The relative lack of both — lost home equity and lost jobs — is the main reason why Oklahoma has not experienced anything close to the foreclosure increases in the hardest-hit cities, said Lyne Tracy, a mortgage banker with BOk Mortgage, a department of Bank of Oklahoma.

Oklahoma's home price appreciation was nothing close to the fast and unsustainable run-ups in prices on the coasts, so while some homeowners have struggled, not much equity was lost, she said.

On the job front, she said, "We're in a very strong position right now,” with not only a resurrected energy industry but a more diversified employment base than during the 1980s-era oil-and-gas boom.

Tracy said two other big causes of home foreclosures didn't make much of a dent in Oklahoma even though they dominated purchasing and mortgage lending not that long ago on the coasts: negative-amortization mortgages and other exotic loans, and a stampede of investors driving up prices on speculation.

"Bad” ARMS — adjustable-rate mortgages, the kind with short-term low rates and rapid resets — were not prevalent here, she said, noting that not all such loans can lead to trouble.

Loans with a 10-year fixed rate and no negative amortization never went out of style, she said.

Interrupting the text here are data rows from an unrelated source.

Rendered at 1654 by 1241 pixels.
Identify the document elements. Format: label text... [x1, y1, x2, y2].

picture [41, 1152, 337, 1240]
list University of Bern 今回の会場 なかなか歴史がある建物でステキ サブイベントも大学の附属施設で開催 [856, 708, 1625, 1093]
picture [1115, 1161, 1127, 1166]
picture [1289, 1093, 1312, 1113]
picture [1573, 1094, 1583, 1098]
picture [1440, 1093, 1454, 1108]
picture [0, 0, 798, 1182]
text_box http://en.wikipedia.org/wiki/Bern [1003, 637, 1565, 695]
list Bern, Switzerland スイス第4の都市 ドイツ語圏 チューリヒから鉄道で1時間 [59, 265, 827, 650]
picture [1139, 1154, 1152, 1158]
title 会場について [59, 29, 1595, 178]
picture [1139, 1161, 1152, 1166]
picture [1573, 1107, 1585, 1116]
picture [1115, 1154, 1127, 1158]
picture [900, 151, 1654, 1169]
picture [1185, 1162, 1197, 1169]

With so-called "neg-am” loans, the loan payment for some period is less than the interest charged over the same period.

She said subprime loans were made here, but not enough for problems with them to set back housing as a whole, as seems to have happened in some places.

Questionable and risky borrowing and lending didn't dominate in Oklahoma, Tracy said, because of lessons learned the hard way in the 1980s, when dicey lending and weak underwriting led to twin crashes, in energy and real estate.

Statewide, the number of foreclosure filings in the fourth quarter was almost flat compared with the wide swings elsewhere — up 1.8 percent.

However, the number of filings during the quarter, 3,419, was an increase of 13.5 percent compared with the fourth quarter of 2006, according to RealtyTrac.